Wednesday, February 18, 2015

From the House

Bluffton Today

We had another busy week at the statehouse, particularly regarding financial matters that come under the oversight of Ways and Means Committee. You may have heard about the extensive, largely unanticipated debt situation at South Carolina State. There have been some unsettling developments at this Orangeburg institution, but the full extent was brought to light in Ways and Means, as well as Proviso Subcommittee, my former chairmanship posting.


We have lots of questions that currently are without good answers. There are apparently audits that perhaps need auditing. The federal government has done audits on the grant money it has awarded to South Carolina State. Unfortunately, those documents are not available to us, for reasons that have yet to be articulated.


At this point, my concerns are two-fold: that the financial situation becomes clarified to the point where we can begin to seek some resolution, and secondly, that the students enrolled at the school are not left in the lurch.


Much of the activity and focus in this session has to do with transportation infrastructure—what we must do, and how are we going to pay for it. It is a problem of gigantic proportion that came about because we as lawmakers kept thinking we could get one more year out of our roads and bridges before we got serious about a fix. A year became ten years, then fifteen, and finally we are in a challenging situation.


Imagine, if you will, that we had deferred maintenance and replacement for thirty or even fifty years. Unfortunately, that is pretty much the way we have allowed our mental health facilities to be maintained, or rather not maintained. Most of our mental health facilities around the state, but especially those in Columbia, were built in the 50s, 60s, and some in the 70s. They are in rough shape. Practicing mental health is hard work. It is especially hard work in facilities that have leaky roofs and faulty plumbing.


The flow of new patients does not slow just because we have let our hospitals and outpatient clinics deteriorate. It just makes it much harder to keep good staff. If we defer maintenance on older buildings, we are not saving money; we are just paying a premium so that the responsibility is maybe on someone else’s watch. It makes sense to repair and replace, to bring these failing buildings up to current code and energy standards. The responsibility is on our watch.

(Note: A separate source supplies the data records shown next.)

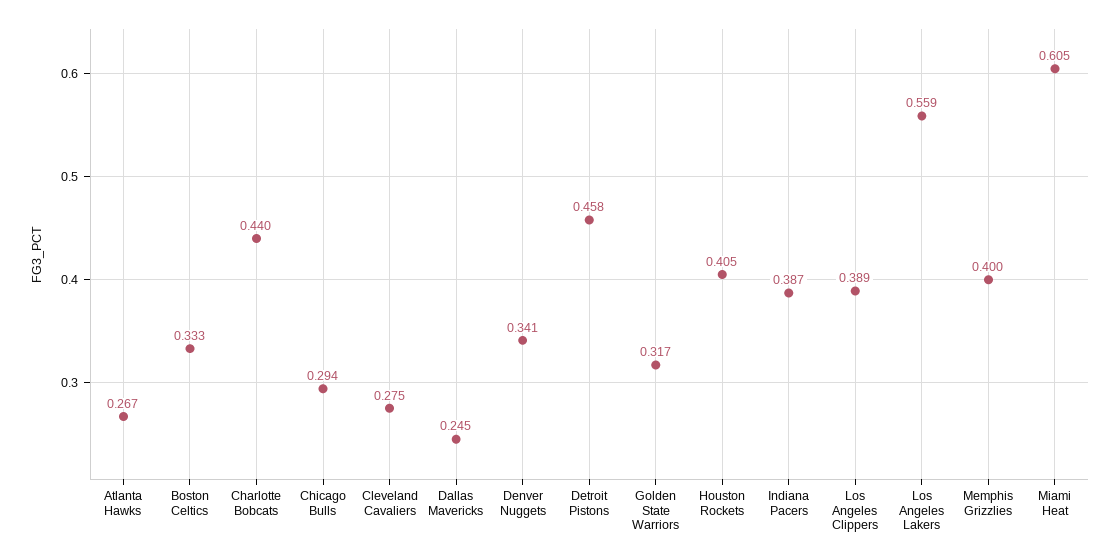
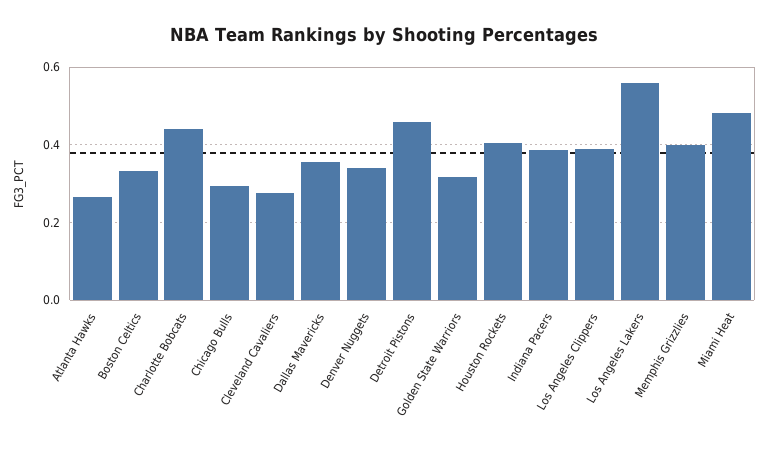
  {
    "Atlanta Hawks": 0.267,
    "Boston Celtics": 0.333,
    "Charlotte Bobcats": 0.44,
    "Chicago Bulls": 0.294,
    "Cleveland Cavaliers": 0.275,
-   "Dallas Mavericks": 0.245,
+   "Dallas Mavericks": 0.36,
    "Denver Nuggets": 0.341,
    "Detroit Pistons": 0.458,
    "Golden State Warriors": 0.317,
    "Houston Rockets": 0.405,
    "Indiana Pacers": 0.387,
    "Los Angeles Clippers": 0.389,
    "Los Angeles Lakers": 0.559,
    "Memphis Grizzlies": 0.4,
-   "Miami Heat": 0.605
+   "Miami Heat": 0.48
  }

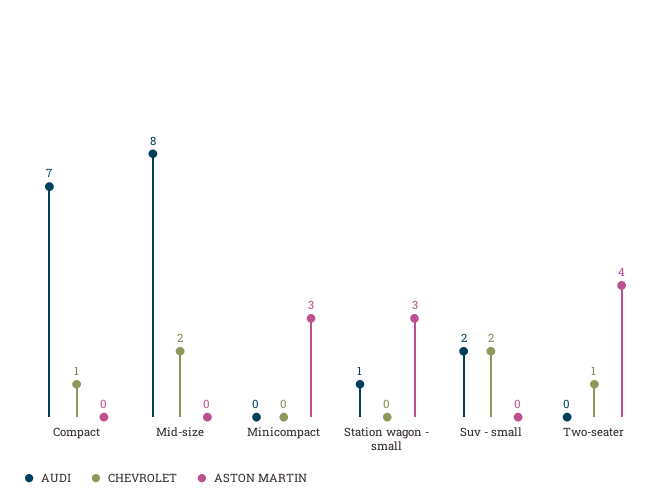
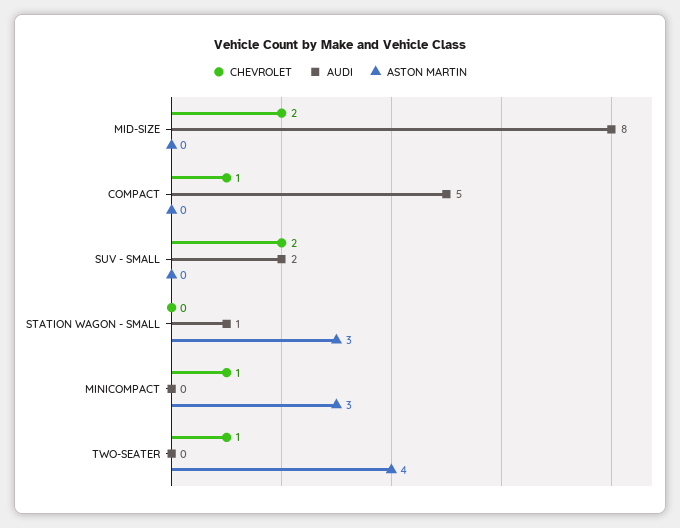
  {
    "AUDI": {
-     "Compact": 7,
+     "Compact": 5,
      "Mid-size": 8,
      "Minicompact": 0,
      "Station wagon - small": 1,
      "Suv - small": 2,
      "Two-seater": 0
    },
    "CHEVROLET": {
      "Compact": 1,
      "Mid-size": 2,
-     "Minicompact": 0,
+     "Minicompact": 1,
      "Station wagon - small": 0,
      "Suv - small": 2,
      "Two-seater": 1
    },
    "ASTON MARTIN": {
      "Compact": 0,
      "Mid-size": 0,
      "Minicompact": 3,
      "Station wagon - small": 3,
      "Suv - small": 0,
      "Two-seater": 4
    }
  }

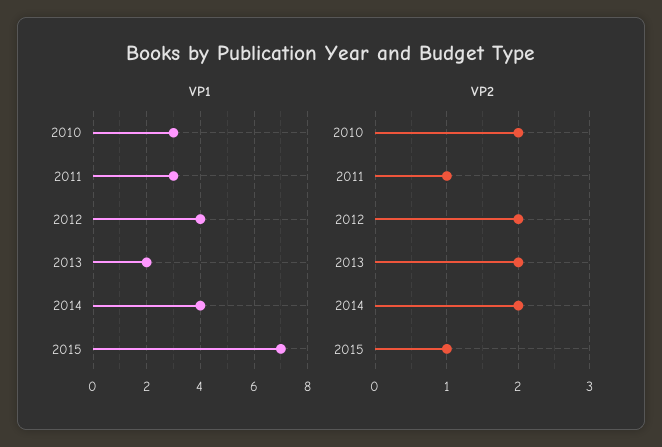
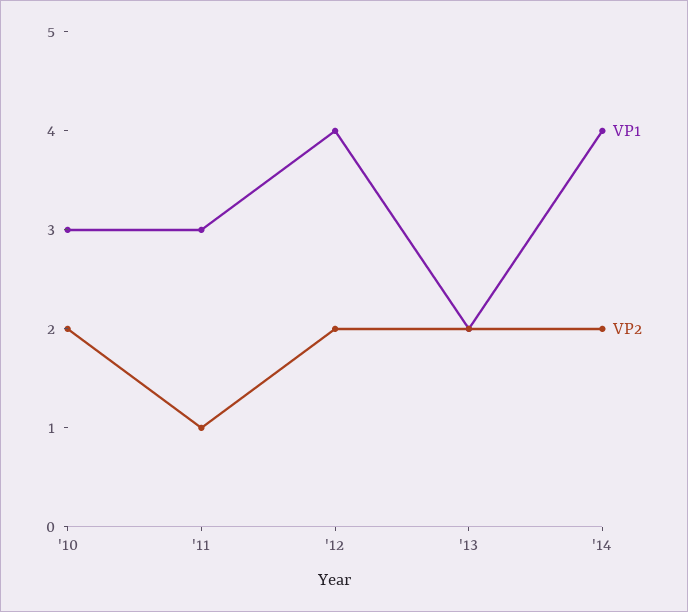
  {
    "VP1": {
      "2010": 3,
      "2011": 3,
      "2012": 4,
      "2013": 2,
-     "2014": 4,
+     "2014": 4
-     "2015": 7
    },
    "VP2": {
      "2010": 2,
      "2011": 1,
      "2012": 2,
      "2013": 2,
-     "2014": 2,
+     "2014": 2
-     "2015": 1
    }
  }

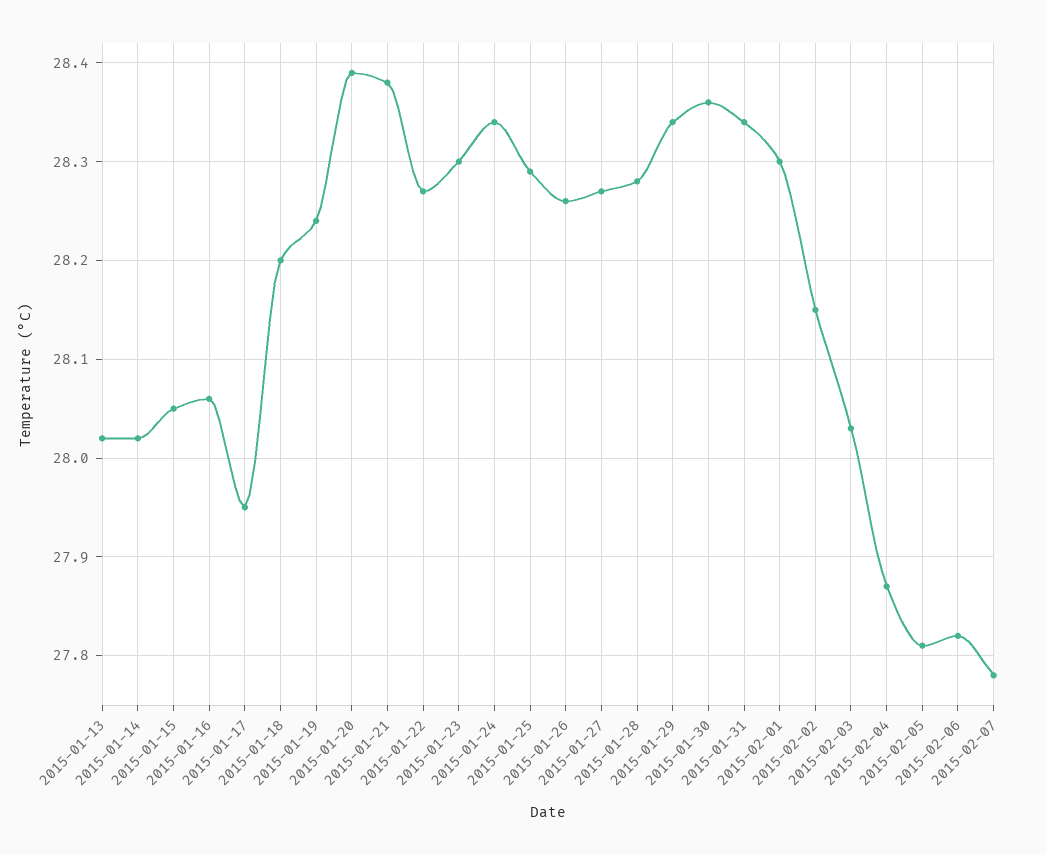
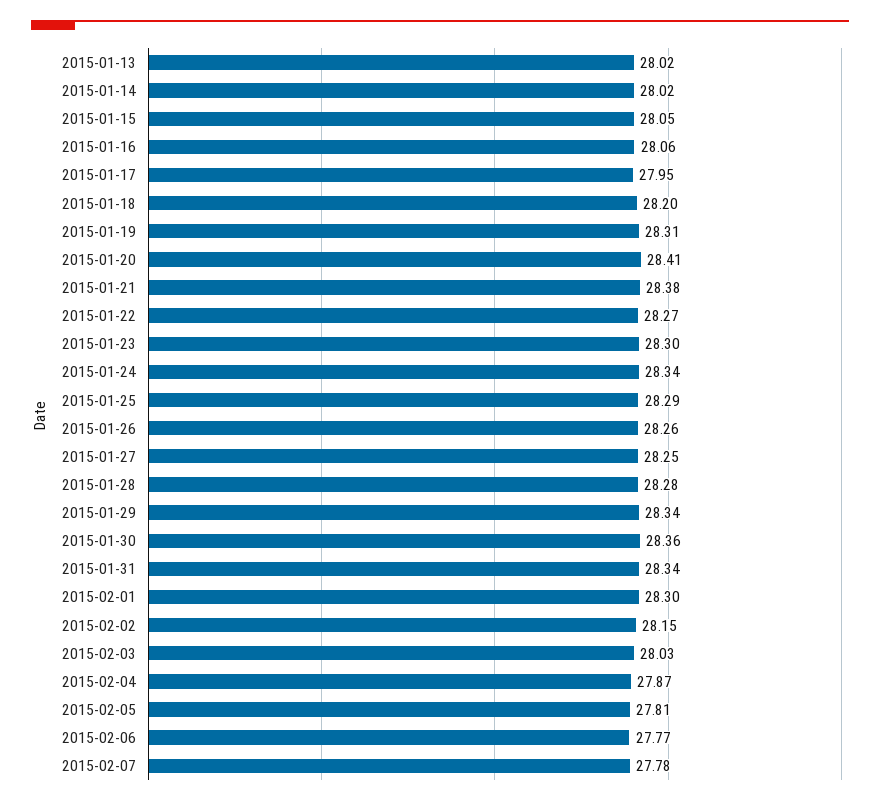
  {
    "2015-01-13": 28.02,
    "2015-01-14": 28.02,
    "2015-01-15": 28.05,
    "2015-01-16": 28.06,
    "2015-01-17": 27.95,
    "2015-01-18": 28.2,
-   "2015-01-19": 28.24,
+   "2015-01-19": 28.31,
-   "2015-01-20": 28.39,
+   "2015-01-20": 28.41,
    "2015-01-21": 28.38,
    "2015-01-22": 28.27,
    "2015-01-23": 28.3,
    "2015-01-24": 28.34,
    "2015-01-25": 28.29,
    "2015-01-26": 28.26,
-   "2015-01-27": 28.27,
+   "2015-01-27": 28.25,
    "2015-01-28": 28.28,
    "2015-01-29": 28.34,
    "2015-01-30": 28.36,
    "2015-01-31": 28.34,
    "2015-02-01": 28.3,
    "2015-02-02": 28.15,
    "2015-02-03": 28.03,
    "2015-02-04": 27.87,
    "2015-02-05": 27.81,
-   "2015-02-06": 27.82,
+   "2015-02-06": 27.77,
    "2015-02-07": 27.78
  }

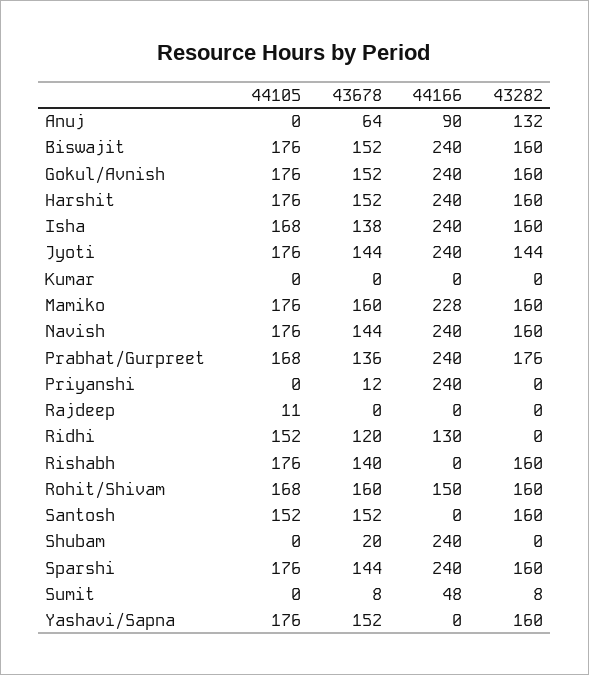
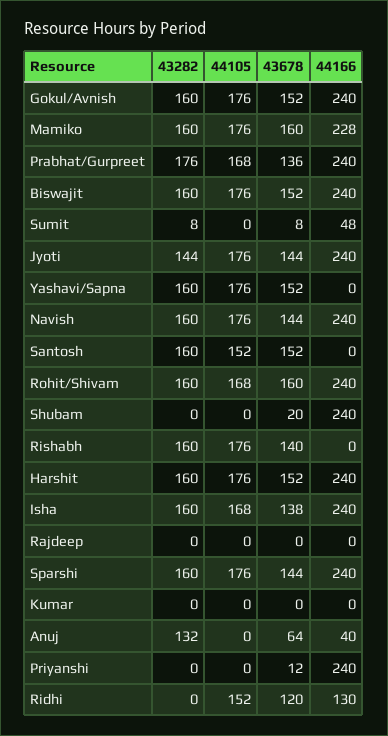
  {
    "44105": {
      "Anuj": 0,
      "Biswajit": 176,
      "Gokul/Avnish": 176,
      "Harshit": 176,
      "Isha": 168,
      "Jyoti": 176,
      "Kumar": 0,
      "Mamiko": 176,
      "Navish": 176,
      "Prabhat/Gurpreet": 168,
      "Priyanshi": 0,
-     "Rajdeep": 11,
+     "Rajdeep": 0,
      "Ridhi": 152,
      "Rishabh": 176,
      "Rohit/Shivam": 168,
      "Santosh": 152,
      "Shubam": 0,
      "Sparshi": 176,
      "Sumit": 0,
      "Yashavi/Sapna": 176
    },
    "43678": {
      "Anuj": 64,
      "Biswajit": 152,
      "Gokul/Avnish": 152,
      "Harshit": 152,
      "Isha": 138,
      "Jyoti": 144,
      "Kumar": 0,
      "Mamiko": 160,
      "Navish": 144,
      "Prabhat/Gurpreet": 136,
      "Priyanshi": 12,
      "Rajdeep": 0,
      "Ridhi": 120,
      "Rishabh": 140,
      "Rohit/Shivam": 160,
      "Santosh": 152,
      "Shubam": 20,
      "Sparshi": 144,
      "Sumit": 8,
      "Yashavi/Sapna": 152
    },
    "44166": {
-     "Anuj": 90,
+     "Anuj": 40,
      "Biswajit": 240,
      "Gokul/Avnish": 240,
      "Harshit": 240,
      "Isha": 240,
      "Jyoti": 240,
      "Kumar": 0,
      "Mamiko": 228,
      "Navish": 240,
      "Prabhat/Gurpreet": 240,
      "Priyanshi": 240,
      "Rajdeep": 0,
      "Ridhi": 130,
      "Rishabh": 0,
-     "Rohit/Shivam": 150,
+     "Rohit/Shivam": 240,
      "Santosh": 0,
      "Shubam": 240,
      "Sparshi": 240,
      "Sumit": 48,
      "Yashavi/Sapna": 0
    },
    "43282": {
      "Anuj": 132,
      "Biswajit": 160,
      "Gokul/Avnish": 160,
      "Harshit": 160,
      "Isha": 160,
      "Jyoti": 144,
      "Kumar": 0,
      "Mamiko": 160,
      "Navish": 160,
      "Prabhat/Gurpreet": 176,
      "Priyanshi": 0,
      "Rajdeep": 0,
      "Ridhi": 0,
      "Rishabh": 160,
      "Rohit/Shivam": 160,
      "Santosh": 160,
      "Shubam": 0,
      "Sparshi": 160,
      "Sumit": 8,
      "Yashavi/Sapna": 160
    }
  }

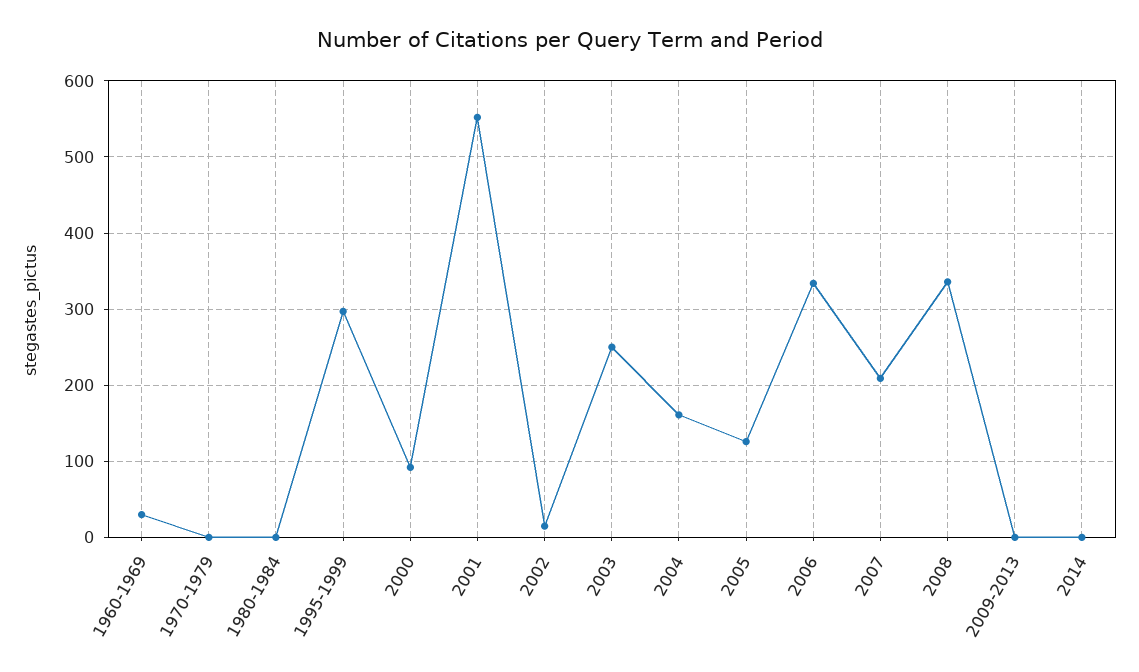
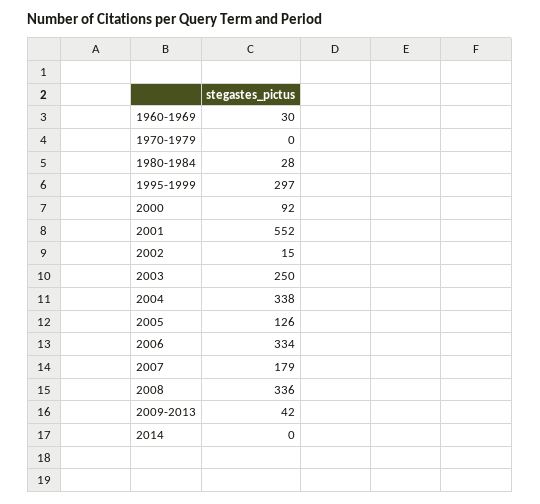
  {
    "1960-1969": 30,
    "1970-1979": 0,
-   "1980-1984": 0,
+   "1980-1984": 28,
    "1995-1999": 297,
    "2000": 92,
    "2001": 552,
    "2002": 15,
    "2003": 250,
-   "2004": 160,
+   "2004": 338,
    "2005": 126,
    "2006": 334,
-   "2007": 210,
+   "2007": 179,
    "2008": 336,
-   "2009-2013": 0,
+   "2009-2013": 42,
    "2014": 0
  }

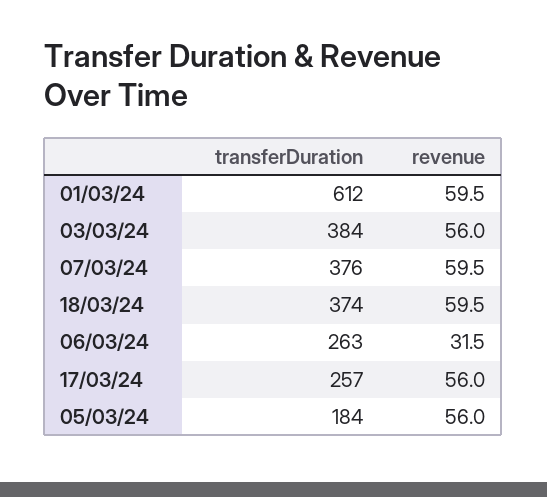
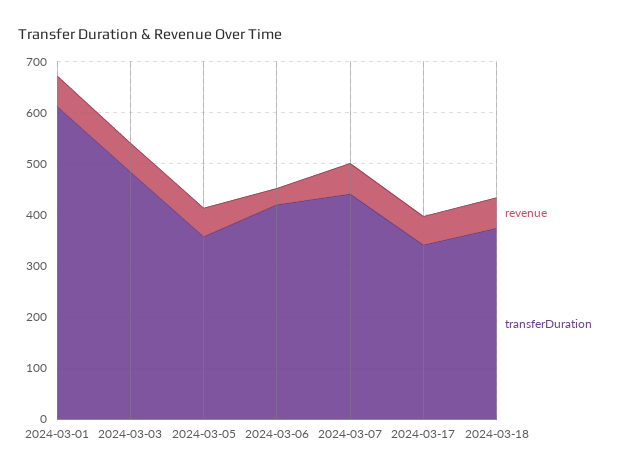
  {
    "transferDuration": {
      "01/03/24": 612,
-     "03/03/24": 384,
+     "03/03/24": 480,
-     "07/03/24": 376,
+     "07/03/24": 440,
      "18/03/24": 374,
-     "06/03/24": 263,
+     "06/03/24": 420,
-     "17/03/24": 257,
+     "17/03/24": 340,
-     "05/03/24": 184
+     "05/03/24": 360
    },
    "revenue": {
      "01/03/24": 59.5,
      "03/03/24": 56,
      "07/03/24": 59.5,
      "18/03/24": 59.5,
      "06/03/24": 31.5,
      "17/03/24": 56,
      "05/03/24": 56
    }
  }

Fortunately, interest rates are at historic lows and my preference is to take care of business. Let’s take care of it now while bonding costs are such that we may be able to retire the debt by the time the projects are finished. One way or another, we have committed to care for our mentally ill. We must retain our productive staff to meet that solemn commitment.


Speaking of low rates, the momentary price of oil and petroleum derivatives is such that road building is also about as affordable as it has been in my business lifetime. For all the reasons that each of you know, we simply must fix our roads and bridges. The only real question is how we pay for it, and how we structure the debt which will inevitably accrue.


I’m about as fiscally conservative as they come. I am also a businessman with some experience with investment. There is nothing conservative about allowing our investments to deteriorate for lack of maintenance. Whether we are talking about the physical plants at hospitals or the roads and bridges we depend on to move our families, or our economy, maintenance is a fact of life, whether we are talking private sector or public sector. Like it or not, now is the time to get busy.